SELECTED EXTRACT ->
-- BEGIN --

I don't reckon that I'll ever complain again.!!!!!!!!!!!!!!!!

Next time you have a bad day at work...think of this guy. Rob is a
commercial saturation diver for Global Divers in Louisiana. He performs underwater repairs on offshore drilling rigs. Below is an E-mail he sent to his sister. She then sent it to a radio station in Ft.Wayne, Indiana, who was sponsoring a worst job experience contest. Needless to say, she won.

"Hi Sue, Just another note from your bottom-dwelling brother. Last
week I had a bad day at the office. I know you've been feeling down lately at work, so I thought I would share my dilemma with you to make you realize it's not so bad after all. Before I can tell you what happened to me, I first must bore you with a few technicalities of my job.

As you know, my office lies at the bottom of the sea I wear a suit to the office. It's a wetsuit. This time of year the water is quite cool...
So what we do to keep warm is this: We have a diesel powered industrial 'waterheater'; this $20,000 piece of equipment sucks water out of the sea.
It heats it to a delightful temperature. It then pumps it down to the diver through a hose, which is taped to the air hose.

-- END --

DATASET CONTENT ->
-- BEGIN --

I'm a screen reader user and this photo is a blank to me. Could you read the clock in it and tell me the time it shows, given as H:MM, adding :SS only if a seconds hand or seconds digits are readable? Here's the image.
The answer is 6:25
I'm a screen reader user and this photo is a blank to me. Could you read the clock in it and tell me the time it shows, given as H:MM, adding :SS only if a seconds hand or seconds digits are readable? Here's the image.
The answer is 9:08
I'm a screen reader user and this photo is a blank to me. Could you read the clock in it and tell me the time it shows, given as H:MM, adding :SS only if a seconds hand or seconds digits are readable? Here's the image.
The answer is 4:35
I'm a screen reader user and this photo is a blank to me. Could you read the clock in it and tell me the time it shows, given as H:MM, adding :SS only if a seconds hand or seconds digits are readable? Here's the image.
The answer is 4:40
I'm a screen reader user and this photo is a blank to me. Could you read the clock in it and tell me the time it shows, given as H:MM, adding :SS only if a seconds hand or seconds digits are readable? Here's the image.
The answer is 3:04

-- END --
-- BEGIN --

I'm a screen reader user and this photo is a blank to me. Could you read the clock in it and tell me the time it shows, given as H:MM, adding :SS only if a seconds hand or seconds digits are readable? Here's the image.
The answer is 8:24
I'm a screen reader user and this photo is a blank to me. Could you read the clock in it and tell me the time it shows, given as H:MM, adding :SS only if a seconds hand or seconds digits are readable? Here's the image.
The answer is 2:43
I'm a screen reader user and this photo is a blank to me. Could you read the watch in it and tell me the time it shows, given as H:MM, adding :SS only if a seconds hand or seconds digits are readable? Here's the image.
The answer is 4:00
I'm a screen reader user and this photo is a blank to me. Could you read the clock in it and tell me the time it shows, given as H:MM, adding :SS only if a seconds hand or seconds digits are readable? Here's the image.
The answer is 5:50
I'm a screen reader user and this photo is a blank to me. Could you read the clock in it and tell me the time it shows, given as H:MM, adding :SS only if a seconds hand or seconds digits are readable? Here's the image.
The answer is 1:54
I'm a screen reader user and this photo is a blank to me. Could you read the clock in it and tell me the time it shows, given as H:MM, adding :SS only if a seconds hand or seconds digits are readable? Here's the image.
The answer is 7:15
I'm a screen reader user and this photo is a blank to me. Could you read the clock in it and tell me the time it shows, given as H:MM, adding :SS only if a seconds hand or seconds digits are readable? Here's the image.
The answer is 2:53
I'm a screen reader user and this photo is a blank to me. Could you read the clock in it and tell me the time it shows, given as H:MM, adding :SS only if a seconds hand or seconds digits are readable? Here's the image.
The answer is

-- END --

TO-DO LIST ->
A) According to the text about the saturation diver, what company does Rob work for as a commercial saturation diver?
B) Retype the text about the saturation diver, from "Next time you" up to and including "say, she won.".
C) Continue the saturation diver's email from the point where the text about him stops.

RESULTS IN ORDER ->
A) Global Divers in Louisiana.

B)
Next time you have a bad day at work...think of this guy. Rob is a
commercial saturation diver for Global Divers in Louisiana. He performs underwater repairs on offshore drilling rigs. Below is an E-mail he sent to his sister. She then sent it to a radio station in Ft.Wayne, Indiana, who was sponsoring a worst job experience contest. Needless to say, she won.

C)
Now this sounds like a darn good plan, and I've used it several times with no complaints.

What I do, when I get to the bottom and start working, is take the hose and stuff it down the back of my wetsuit. This floods my whole suit with warm water. It's like working in a Jacuzzi. Everything was going well until all of a sudden, my ass started to itch. So, of course, I scratched it. This only made things worse.

Within a few seconds my ass started to burn. I pulled the hose out from my back, but the damage was done. In agony I realized what had
happened.
The machine had sucked up a jellyfish and pumped it into my
suit. Now, since I don't have any hair on my back, the jellyfish
couldn't stick to it.
However,the crack of my ass was not as fortunate.
When I scratched what I thought was an itch, I was actually grinding
the jellyfish into the crack of my ass. I informed the dive supervisor of my dilemma over the communicator. His instructions were unclear due to the fact that he, along with five other divers, were all laughing hysterically.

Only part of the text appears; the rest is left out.